PAGE TEXT:
-----
Dominic Frontiere
Pagan Festival

1959

 

 

 

 

Hailed by fans as one of the best symphonic Exotica works ever created, Dominic Frontiere (born 1931) really achieved something remarkable with his album Pagan Festival, released in 1959 on Capitol Records with detailed liner notes by Frontiere's patron Alfred Newman on the back. It is in fact so utterly remarkable that I hesitated for many months to write a review of one of my most beloved records of all time, regardless of the artist, year or genre. Don't let that subpar front artwork fool you… this is aural aurum! A skillful composer of themes like The Outer Limits, The Fugitive or Vega$, Dominic Frontiere is also known for being a Jazz accordionist and bandleader of the Mighty Accordion Band. And indeed, his signature instrument can be found on many of the 12 unique compositions – with both English and Incan titles – off Pagan Festival as well, but it is carefully placed next to exotic drums and percussion instruments, harps, flutes, horns and strings as well as a mixed choir.
-----
ACTIVITIES:
**1)** State whether each of the following statements agrees with the review of Pagan Festival, answering yes or no and quoting the words of the review that decide it: (a) Pagan Festival was released on Capitol Records; (b) Frontiere wrote the liner notes on the back of the album himself; (c) Pagan Festival contains 12 compositions.
**2)** Write the next part of the review of Pagan Festival, beginning after its final sentence.
The entries placed after the review of Pagan Festival are not needed for this work.

Entries excerpted from a collection:
-----
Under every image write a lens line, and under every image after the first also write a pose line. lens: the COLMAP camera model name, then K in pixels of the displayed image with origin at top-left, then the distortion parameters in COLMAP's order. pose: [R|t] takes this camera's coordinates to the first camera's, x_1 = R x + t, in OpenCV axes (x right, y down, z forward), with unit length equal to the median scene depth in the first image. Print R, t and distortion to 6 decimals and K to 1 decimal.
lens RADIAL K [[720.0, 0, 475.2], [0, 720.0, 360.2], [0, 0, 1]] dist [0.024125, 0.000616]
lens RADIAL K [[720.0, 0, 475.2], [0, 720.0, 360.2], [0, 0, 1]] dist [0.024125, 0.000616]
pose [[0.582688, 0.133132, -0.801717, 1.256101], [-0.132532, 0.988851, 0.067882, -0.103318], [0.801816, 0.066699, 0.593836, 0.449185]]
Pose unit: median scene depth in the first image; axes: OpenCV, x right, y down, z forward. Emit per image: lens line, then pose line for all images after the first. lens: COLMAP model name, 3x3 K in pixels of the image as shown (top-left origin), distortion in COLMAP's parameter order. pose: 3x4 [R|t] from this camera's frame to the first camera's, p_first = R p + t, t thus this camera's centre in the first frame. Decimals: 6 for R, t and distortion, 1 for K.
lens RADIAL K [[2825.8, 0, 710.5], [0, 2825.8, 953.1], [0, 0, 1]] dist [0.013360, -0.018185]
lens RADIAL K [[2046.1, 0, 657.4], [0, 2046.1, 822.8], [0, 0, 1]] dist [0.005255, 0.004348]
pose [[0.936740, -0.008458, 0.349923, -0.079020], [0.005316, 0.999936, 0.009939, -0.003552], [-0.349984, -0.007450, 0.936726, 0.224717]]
-----
RESPONSES FOR EACH TASK:
**1)**
(a) Yes: "released in 1959 on Capitol Records"
(b) No: "detailed liner notes by Frontiere's patron Alfred Newman on the back"
(c) Yes: "many of the 12 unique compositions"

**2)**
The prospect of the album is a much more dreamy transfiguration of ancient Inca rituals and the many tribal romances; in terms of a faithfully genuine approach, Pagan Festival fails miserably, and so does every Exotica album anyway. The fact that the Incas did not use the accordion is a sad one (isn't it?), but Mr. Frontiere connives. The arrangements shuttle between many destinations, some of them slightly Oriental, others glaringly Asian, but only one of them is truly dedicated to a Hollywood-focused view on the Incas, but more about this in a few moments. It is best to ignore the supposed overarching theme, as the tunes shine on their own even if they are stripped off their conceptual arc. By comparison, the strikingly similarly titled and structured Pagan Love by Stanley Wilson, released in 1961 on Capitol Records as well, is more successful in this regard, presenting 12 destinations situated in a wide array of jungles all over the world while using nearly the same orchestral ingredients and instruments as Dominic Frontiere.

 

I do indeed recommend both albums wholeheartedly, but have to admit that Frontiere's LP takes the cake, for it is much dreamier and less melodramatic over its course. I may have given away the overall setting, but Pagan Festival has to offer so much more, so please bear with me as I explicate them below, or jump to the conclusive paragraphs for another outlook regarding its importance.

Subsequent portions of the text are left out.